イベントリスクスコアは、発生したイベントの重要度を迅速に把握し、優先的に対応すべき対象を判断するために活用できます。

各イベント発生時に数値が割り当てられ、その値により影響範囲や脅威のレベルを明確に把握できます。
スコアが高いイベントほど、重大または不審なイベントである可能性が高く、迅速な対応が必要です。

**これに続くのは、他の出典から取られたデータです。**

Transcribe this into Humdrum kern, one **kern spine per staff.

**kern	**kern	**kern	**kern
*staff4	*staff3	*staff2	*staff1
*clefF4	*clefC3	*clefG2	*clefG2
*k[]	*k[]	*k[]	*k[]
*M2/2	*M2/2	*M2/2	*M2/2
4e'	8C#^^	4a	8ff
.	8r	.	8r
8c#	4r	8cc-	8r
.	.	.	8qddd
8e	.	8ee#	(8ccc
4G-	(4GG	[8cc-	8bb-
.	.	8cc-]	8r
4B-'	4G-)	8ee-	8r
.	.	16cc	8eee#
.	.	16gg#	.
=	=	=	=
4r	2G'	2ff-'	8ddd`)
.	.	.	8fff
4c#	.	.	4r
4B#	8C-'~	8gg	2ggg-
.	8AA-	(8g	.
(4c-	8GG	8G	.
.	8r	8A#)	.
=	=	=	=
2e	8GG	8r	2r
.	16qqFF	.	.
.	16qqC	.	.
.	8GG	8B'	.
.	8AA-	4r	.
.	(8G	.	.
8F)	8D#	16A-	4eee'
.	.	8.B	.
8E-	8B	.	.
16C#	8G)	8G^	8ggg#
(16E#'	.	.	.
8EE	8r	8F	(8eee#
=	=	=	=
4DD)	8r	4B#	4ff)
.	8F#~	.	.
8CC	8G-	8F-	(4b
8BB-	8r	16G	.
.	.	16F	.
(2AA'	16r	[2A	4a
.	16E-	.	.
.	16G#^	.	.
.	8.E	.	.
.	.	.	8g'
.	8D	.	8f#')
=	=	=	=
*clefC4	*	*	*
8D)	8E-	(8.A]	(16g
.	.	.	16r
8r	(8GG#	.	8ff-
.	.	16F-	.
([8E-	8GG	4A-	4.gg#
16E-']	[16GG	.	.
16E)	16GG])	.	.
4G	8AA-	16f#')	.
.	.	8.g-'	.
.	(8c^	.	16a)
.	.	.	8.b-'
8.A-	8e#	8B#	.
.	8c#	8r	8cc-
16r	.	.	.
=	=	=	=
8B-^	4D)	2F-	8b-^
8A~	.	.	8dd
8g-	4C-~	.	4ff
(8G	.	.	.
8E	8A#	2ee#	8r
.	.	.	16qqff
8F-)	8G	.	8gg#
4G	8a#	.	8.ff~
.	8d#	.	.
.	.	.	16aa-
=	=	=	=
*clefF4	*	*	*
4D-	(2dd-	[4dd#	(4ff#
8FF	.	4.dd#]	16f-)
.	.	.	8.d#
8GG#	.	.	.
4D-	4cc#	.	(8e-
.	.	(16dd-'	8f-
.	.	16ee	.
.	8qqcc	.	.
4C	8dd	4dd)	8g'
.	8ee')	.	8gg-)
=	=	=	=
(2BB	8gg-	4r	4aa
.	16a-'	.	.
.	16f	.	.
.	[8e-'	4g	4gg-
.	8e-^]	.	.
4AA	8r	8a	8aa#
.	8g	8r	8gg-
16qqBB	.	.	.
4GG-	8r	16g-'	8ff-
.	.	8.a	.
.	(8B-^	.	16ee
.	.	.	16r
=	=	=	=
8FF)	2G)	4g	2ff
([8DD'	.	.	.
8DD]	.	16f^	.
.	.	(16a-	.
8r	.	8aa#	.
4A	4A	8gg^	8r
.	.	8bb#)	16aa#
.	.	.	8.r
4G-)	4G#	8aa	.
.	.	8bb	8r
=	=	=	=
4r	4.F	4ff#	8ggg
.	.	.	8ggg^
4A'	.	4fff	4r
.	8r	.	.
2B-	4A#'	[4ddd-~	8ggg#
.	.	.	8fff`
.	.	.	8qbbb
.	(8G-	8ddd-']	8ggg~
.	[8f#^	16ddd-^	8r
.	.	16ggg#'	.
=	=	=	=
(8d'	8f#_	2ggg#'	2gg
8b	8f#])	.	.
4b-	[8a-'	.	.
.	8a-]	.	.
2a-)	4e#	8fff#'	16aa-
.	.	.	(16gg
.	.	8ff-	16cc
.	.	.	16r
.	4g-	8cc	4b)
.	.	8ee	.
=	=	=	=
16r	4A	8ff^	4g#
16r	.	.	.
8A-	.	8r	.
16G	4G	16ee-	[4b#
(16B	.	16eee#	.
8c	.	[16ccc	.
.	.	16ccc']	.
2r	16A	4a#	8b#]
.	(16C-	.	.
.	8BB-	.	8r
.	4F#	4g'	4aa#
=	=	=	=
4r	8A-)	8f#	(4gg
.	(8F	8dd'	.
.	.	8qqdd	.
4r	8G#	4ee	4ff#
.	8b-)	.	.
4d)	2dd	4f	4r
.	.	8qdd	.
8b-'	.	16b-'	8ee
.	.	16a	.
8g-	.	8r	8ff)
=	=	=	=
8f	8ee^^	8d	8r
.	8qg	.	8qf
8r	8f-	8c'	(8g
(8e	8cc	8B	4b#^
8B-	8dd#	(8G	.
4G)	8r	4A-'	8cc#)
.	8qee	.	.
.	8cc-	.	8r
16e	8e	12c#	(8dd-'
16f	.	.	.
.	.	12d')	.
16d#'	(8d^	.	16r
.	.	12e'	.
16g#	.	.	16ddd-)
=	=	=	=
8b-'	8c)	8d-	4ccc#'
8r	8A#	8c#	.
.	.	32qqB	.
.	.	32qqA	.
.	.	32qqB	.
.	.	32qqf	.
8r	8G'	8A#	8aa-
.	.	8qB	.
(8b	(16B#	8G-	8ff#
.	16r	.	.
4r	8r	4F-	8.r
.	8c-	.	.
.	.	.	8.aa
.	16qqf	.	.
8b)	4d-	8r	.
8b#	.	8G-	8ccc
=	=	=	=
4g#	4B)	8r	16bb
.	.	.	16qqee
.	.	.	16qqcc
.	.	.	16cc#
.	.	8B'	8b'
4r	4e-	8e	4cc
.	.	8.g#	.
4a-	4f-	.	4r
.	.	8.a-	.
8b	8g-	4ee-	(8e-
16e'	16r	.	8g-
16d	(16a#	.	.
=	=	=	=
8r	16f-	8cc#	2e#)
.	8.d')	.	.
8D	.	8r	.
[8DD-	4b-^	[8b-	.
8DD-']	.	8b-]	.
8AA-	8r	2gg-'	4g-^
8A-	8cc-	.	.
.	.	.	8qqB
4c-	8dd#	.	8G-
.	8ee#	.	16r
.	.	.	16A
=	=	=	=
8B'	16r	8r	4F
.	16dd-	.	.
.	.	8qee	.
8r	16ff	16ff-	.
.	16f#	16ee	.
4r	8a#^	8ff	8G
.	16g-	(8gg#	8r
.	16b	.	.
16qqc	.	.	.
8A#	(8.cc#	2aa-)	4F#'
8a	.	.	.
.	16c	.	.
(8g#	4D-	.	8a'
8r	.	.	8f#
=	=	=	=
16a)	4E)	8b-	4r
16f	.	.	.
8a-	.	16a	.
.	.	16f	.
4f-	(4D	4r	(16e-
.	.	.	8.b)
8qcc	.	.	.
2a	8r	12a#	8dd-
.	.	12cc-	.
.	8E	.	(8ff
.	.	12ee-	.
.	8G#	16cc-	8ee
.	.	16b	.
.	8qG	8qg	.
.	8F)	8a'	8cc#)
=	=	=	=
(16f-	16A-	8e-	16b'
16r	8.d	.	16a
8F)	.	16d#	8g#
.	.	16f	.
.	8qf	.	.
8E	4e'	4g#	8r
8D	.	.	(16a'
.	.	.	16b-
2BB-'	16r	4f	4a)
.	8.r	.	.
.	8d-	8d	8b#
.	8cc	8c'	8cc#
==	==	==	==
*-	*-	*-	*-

日々数百から数千件のイベントが発生する環境においては、スコアにより重要度を可視化することで、優先的に対応するイベントを効率的に特定できます。

イベントリスクスコアの算出方法

イベントリスクスコアは、4つの要素に基づいてスコアを算出します。
各要素はイベントに関する情報を補足し、その緊急度や重要度の判断に寄与します。

1. ルールの優先度

すべてのイベントは、違反したルールに関連付けられます。
ルールは、検知する行動の重大度に基づいてあらかじめ定義されています。

本要素は、スコア算出において最も高い比重を占めます。

  • 重要な理由:優先度の高いルールは、より重大な脅威を示しています。
  • 例:ラテラルムーブメントやポートスキャンを検知するルールは、
    過剰なブロードキャスト/ネットフローを検知するルールよりも重要度が高くなります。

2. 関与エンティティ数

本要素は、イベントに関与するユニークな監視対象数(IPアドレス、ユーザー、デバイスetc..)を反映します。

  • 重要な理由:単一の監視対象からのアラートよりも、複数の監視対象が同一のアラートを発報する場合の方が、組織的な攻撃を示す場合である可能性が高く、より注意が必要です。
  • 例:15台のデバイスが、突然同時に不審なドメインに接続した場合、 単一デバイスでのによる事象と比較して、より広範な問題が発生している可能性を示します。

3. しきい値の超過

各ルールには、機械学習に基づく適応しきい値が設定されており、 これを超過した場合は異常なアクティビティと判断されます。

本要素は、発生したイベントがしきい値をどの程度超過しているか示します。

  • 重要な理由:しきい値を超過すればするほど、 当該イベントは影響が大きく、異常性が高いと判断されます。
  • 例:あるルールが「10件のIPアドレスへのping」でトリガーされる場合、
    同一の監視対象が100件のIPアドレスへpingを実行すると、しきい値の10倍に相当し、
    より高いリスクを示します。

4. 時間減衰係数

過去のイベントよりも最新のイベントの方が重要度は高くなります。

本要素は、時間の経過に応じて新しいイベントの優先度を高くし、
監視者が現在発生中または新たに発生している事象への対応を優先できるようにします。

  • 重要な理由:本要素により古いイベントがダッシュボード上に滞留することを防ぎ、
    ダッシュボード上では常に重大なイベントの最新の状況を確認が行えます。
  • 例:同一条件のイベントでも、過去発生のイベントより最新のイベントの方がより重要性が高い場合があります。